* Extracted material *
•••••

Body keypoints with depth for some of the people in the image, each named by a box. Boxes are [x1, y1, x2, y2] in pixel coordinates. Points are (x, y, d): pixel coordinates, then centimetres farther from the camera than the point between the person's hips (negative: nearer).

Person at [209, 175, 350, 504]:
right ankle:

•••••

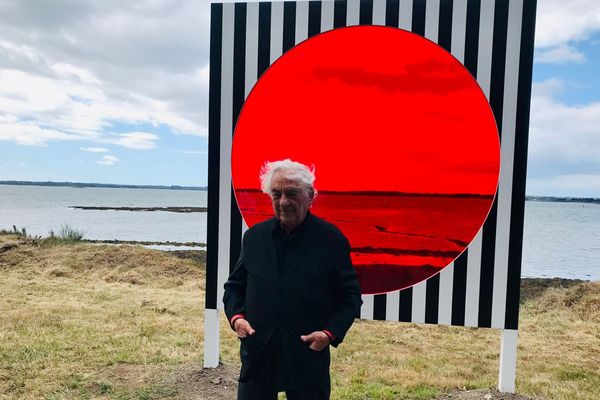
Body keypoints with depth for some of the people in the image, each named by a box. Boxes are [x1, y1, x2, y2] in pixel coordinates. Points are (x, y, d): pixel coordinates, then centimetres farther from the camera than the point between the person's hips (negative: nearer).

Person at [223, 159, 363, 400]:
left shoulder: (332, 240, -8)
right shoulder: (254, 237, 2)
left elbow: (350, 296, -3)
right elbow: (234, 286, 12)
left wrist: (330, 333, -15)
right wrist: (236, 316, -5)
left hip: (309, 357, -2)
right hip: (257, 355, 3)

•••••

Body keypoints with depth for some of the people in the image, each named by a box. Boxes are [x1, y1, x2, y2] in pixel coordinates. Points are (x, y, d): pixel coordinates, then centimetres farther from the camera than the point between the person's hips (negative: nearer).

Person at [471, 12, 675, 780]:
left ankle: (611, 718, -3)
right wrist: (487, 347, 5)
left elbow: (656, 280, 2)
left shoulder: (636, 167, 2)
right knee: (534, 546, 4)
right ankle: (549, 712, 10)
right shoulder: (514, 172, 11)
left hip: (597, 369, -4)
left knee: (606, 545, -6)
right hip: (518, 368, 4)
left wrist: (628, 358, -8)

•••••

* Activity *
Render the listing lines as a JSON list of strings, one string per line, starting with the line containing "right wrist: (487, 347, 5)" and going on through the line containing "left wrist: (628, 358, -8)", omitting any blank lines.

* Your solution *
[
  "right wrist: (487, 347, 5)",
  "left elbow: (656, 280, 2)",
  "left shoulder: (636, 167, 2)",
  "right knee: (534, 546, 4)",
  "right ankle: (549, 712, 10)",
  "right shoulder: (514, 172, 11)",
  "left hip: (597, 369, -4)",
  "left knee: (606, 545, -6)",
  "right hip: (518, 368, 4)",
  "left wrist: (628, 358, -8)"
]